Effets collatéraux

La sinistre «affaire Harvey Weinstein» n’a pas fini de provoquer quelques effets surprenants. Dans un premier temps, ces révélations sordides ont suscité des indignations planétaires qui ont remis en question, surtout dans certains milieux, le comportement de beaucoup d’hommes à l’égard des femmes. On ose espérer que ces mâles dominants ont enfin progressé dans le respect dû à la dignité et à la personnalité des femmes. Il est grand temps. Mais une telle bataille, on le devine, ne sera jamais définitivement gagnée. Soyons vigilants, hommes et femmes tous ensemble.
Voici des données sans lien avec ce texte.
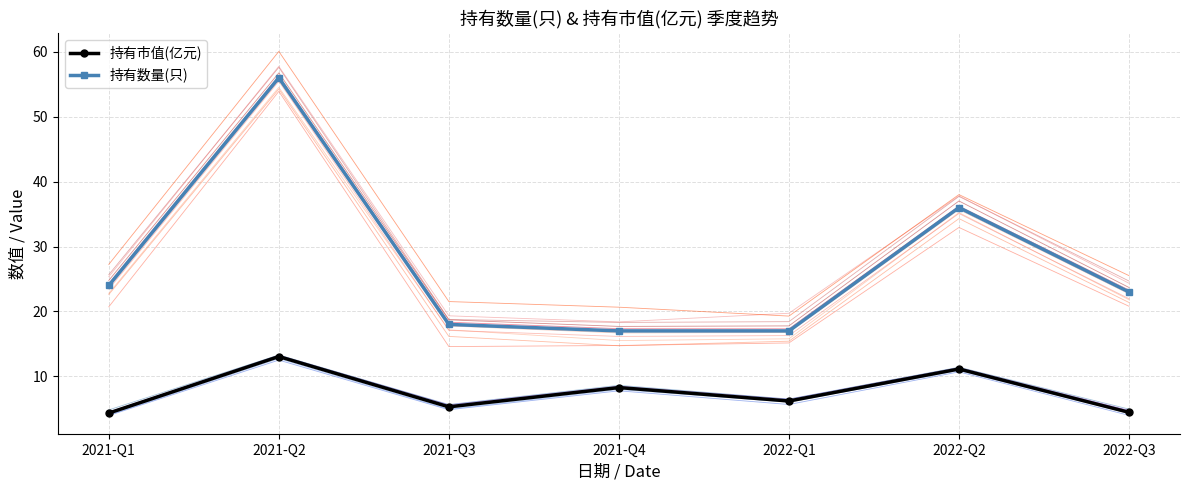

Between 2021-Q2 and 2021-Q3, which is larger?

2021-Q2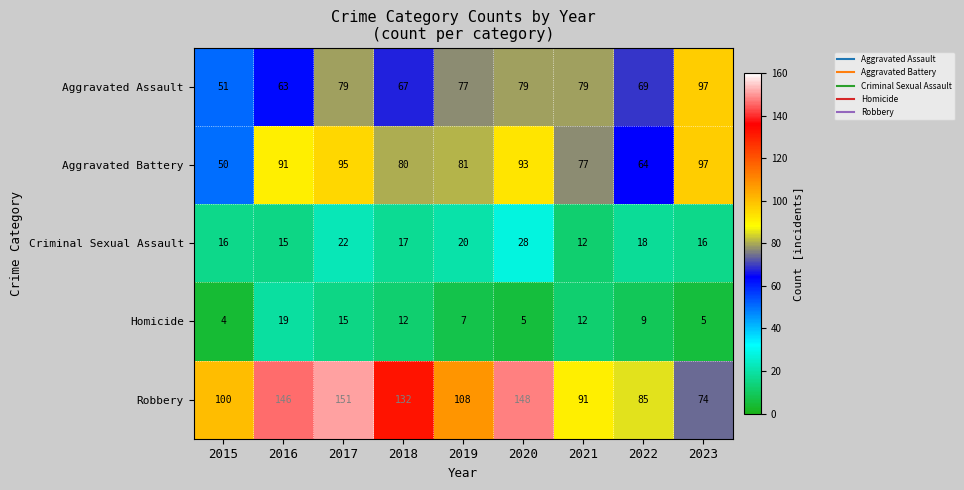

At which category does the chart reach its minimum across all series?

2015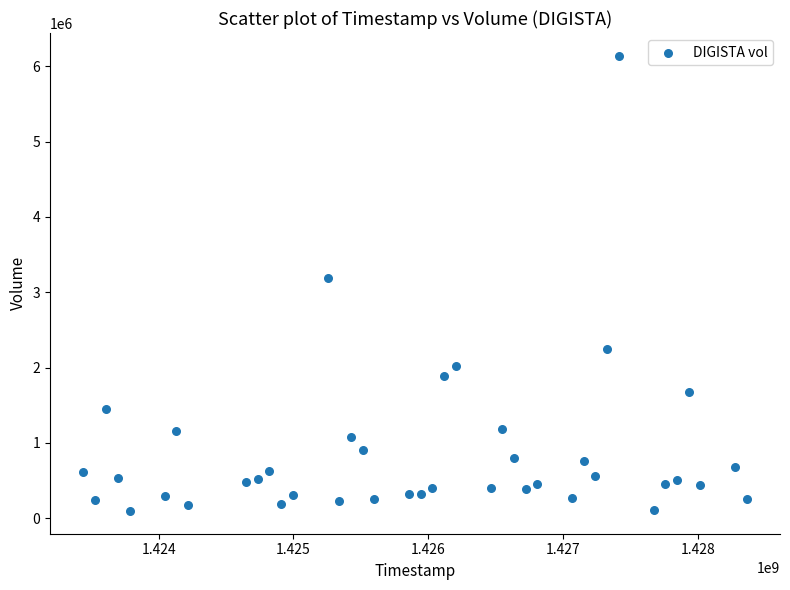

What is the range of X values (max minus min)?

4924800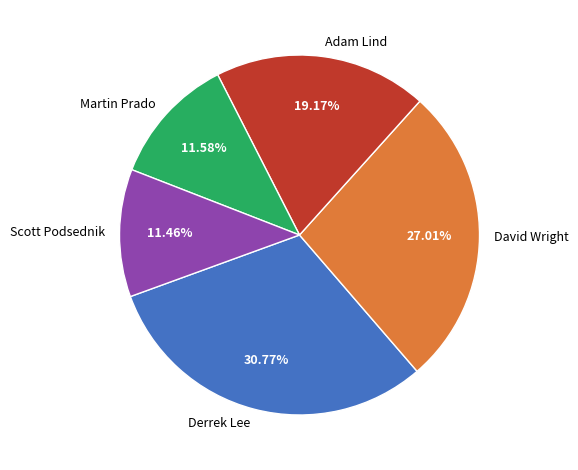

To the nearest percent, what percentage of the pie is David Wright?

27%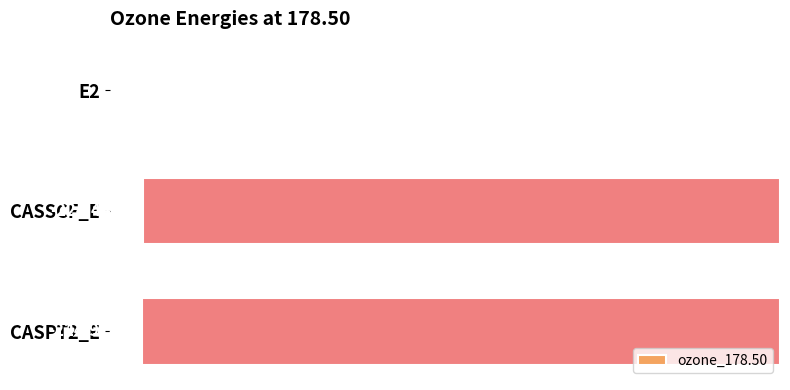

Which has a higher value, CASPT2_E or CASSCF_E?

CASSCF_E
On aurait pu en rester là, autrement dit dans le rayon des relations affectives, voire érotiques. Heureusement, le courage des femmes les a conduites à ausculter d’autres dimensions de la vie humaine. Par exemple les relations de pouvoir établies dans les milieux de l’économie et de la politique. Et l’on remet sur la table des débats, très opportunément, des disparités criantes qui, si elles peuvent s’expliquer par l’histoire, ne sont plus justifiables dans le contexte de notre civilisation, du moins chez nous. Pourquoi si peu de femmes dans la direction et la gestion des entreprises? Pourquoi de telles différences dans les salaires octroyés, pour des travaux d’égale valeur, entre hommes et femmes? Pourquoi encore de trop rares femmes dans les instances politiques de décision et d’administration?

«Il est temps d’ajouter partout les couleurs et les parfums de l’autre moitié de l’humanité»
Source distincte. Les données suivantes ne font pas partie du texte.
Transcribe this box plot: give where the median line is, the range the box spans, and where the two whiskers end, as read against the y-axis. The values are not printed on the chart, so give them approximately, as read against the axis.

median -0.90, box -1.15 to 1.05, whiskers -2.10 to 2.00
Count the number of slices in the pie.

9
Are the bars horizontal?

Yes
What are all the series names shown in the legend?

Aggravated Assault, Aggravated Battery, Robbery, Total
Entendons-nous bien! Il ne s’agit pas de viser des quotas d’égalité rigoureusement mathématique. Il ne s’agit pas non plus de transformer les femmes en doublures des hommes, comme si elles n’avaient pas des apports originaux à offrir, avec leurs compétences propres. Mais justement, pourquoi nous priver des manières féminines d’exercer ces responsabilités? Ne serions-nous pas tous enrichis – les hommes et les femmes – par le libre déploiement des charismes féminins dans des secteurs où, depuis si longtemps, règnent les usages très masculins d’imposer l’autorité et l’influence décisive? Il est temps d’ajouter partout – pour les goûter et les apprécier à leur juste valeur – les couleurs et les parfums de l’autre moitié de l’humanité.
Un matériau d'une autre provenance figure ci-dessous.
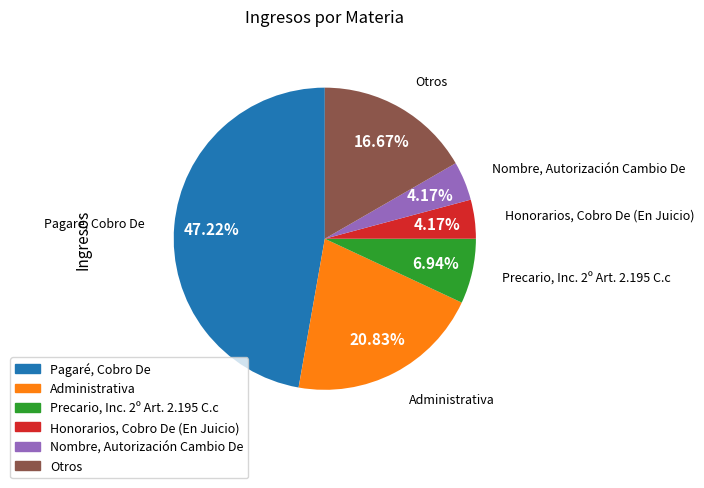

Is it true that Otros is 17% of the pie?

True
J’entends aussitôt les réactions, pleinement justifiées, de certaines femmes. Qu’en est-il dans les Eglises, et en particulier dans l’Eglise catholique? Bonne question! Il ne suffit pas de dire, comme le concile Vatican II l’a proclamé prophétiquement, qu’il faut reconnaître à l’homme et à la femme une égale dignité personnelle (Gaudium et Spes no 49), que toute forme de discrimination fondée sur le sexe doit être dépassée et éliminée comme contraire au dessein de Dieu (Gaudium et Spes no 29). Encore faut-il que l’Eglise, et singulièrement la nôtre, examine sérieusement sa conscience et surtout revoie sa pratique. Pas pour céder à une mode, mais par meilleure fidélité à l’évangile et pour qu’on ne puisse pas l’accuser, une fois de plus, de fournir de bons conseils à la société sans les mettre en pratique d’abord en son sein. Il y va de la cohérence avec notre mission et de notre crédibilité à la face du monde.

Toutes choses à vérifier régulièrement.

Avec ou sans la triste actualité de Weinstein.